Stored data entries:
------------------------------------
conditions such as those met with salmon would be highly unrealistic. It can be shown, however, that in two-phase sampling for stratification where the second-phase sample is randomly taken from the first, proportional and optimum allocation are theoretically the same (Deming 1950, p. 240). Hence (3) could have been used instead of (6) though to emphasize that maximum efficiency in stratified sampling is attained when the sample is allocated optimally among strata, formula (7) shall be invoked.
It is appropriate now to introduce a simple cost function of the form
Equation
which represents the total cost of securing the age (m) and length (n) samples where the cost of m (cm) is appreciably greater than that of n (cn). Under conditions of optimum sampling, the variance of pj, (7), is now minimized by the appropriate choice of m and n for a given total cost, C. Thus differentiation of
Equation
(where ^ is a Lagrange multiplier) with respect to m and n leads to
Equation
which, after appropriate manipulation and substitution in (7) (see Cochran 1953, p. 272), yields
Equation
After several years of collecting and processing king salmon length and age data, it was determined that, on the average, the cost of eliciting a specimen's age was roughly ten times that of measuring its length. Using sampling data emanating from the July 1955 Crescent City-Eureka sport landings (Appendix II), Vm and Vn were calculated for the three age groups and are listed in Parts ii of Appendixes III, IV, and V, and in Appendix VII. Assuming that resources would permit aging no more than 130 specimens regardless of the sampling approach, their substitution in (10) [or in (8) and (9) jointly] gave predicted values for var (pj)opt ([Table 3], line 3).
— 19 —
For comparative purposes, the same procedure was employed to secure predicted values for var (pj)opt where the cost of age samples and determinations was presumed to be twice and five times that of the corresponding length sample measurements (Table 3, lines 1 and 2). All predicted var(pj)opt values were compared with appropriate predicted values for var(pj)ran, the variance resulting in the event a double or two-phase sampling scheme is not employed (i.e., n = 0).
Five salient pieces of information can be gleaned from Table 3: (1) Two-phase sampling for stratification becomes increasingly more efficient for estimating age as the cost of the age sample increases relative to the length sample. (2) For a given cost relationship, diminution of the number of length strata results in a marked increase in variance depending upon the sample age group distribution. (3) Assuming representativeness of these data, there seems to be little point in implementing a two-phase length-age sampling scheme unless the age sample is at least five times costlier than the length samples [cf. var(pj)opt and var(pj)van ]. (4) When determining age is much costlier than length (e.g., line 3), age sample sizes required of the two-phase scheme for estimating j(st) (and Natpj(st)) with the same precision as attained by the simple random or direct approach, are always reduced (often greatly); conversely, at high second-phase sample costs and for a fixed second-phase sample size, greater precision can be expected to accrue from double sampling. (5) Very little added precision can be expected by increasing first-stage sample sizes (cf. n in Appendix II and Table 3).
------------------------------------
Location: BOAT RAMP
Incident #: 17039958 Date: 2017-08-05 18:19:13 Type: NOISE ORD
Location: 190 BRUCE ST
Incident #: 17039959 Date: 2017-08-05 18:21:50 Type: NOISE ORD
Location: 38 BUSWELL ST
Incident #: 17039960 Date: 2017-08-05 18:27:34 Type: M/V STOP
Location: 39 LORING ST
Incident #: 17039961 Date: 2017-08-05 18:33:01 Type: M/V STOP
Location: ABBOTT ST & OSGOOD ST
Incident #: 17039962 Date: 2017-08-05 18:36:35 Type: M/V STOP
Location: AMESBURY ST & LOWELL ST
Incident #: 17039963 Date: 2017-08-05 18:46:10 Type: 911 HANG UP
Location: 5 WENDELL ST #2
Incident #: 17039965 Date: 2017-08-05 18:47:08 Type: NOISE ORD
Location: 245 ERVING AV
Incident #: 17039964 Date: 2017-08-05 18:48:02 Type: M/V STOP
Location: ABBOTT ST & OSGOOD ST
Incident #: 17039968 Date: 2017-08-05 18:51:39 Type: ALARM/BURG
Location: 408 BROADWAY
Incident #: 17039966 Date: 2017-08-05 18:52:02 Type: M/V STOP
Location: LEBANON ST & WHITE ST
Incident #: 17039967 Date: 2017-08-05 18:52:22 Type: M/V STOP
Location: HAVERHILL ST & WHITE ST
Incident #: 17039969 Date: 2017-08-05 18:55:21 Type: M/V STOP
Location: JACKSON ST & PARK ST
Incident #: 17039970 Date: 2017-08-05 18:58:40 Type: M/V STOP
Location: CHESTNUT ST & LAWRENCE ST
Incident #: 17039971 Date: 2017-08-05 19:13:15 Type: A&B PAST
------------------------------------
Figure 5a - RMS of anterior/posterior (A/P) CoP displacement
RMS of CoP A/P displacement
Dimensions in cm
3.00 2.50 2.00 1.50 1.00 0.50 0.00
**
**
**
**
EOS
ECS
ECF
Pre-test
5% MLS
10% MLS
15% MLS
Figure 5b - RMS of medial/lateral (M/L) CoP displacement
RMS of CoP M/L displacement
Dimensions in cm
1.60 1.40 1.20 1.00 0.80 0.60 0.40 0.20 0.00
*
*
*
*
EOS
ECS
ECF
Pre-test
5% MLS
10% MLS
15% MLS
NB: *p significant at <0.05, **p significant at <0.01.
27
------------------------------------
AIM OF THE EXERCISE: Only lines containing the word "WHITE" should appear in the answer, and every such line from the records above must be there.

SOLUTION:
Location: LEBANON ST & WHITE ST
Location: HAVERHILL ST & WHITE ST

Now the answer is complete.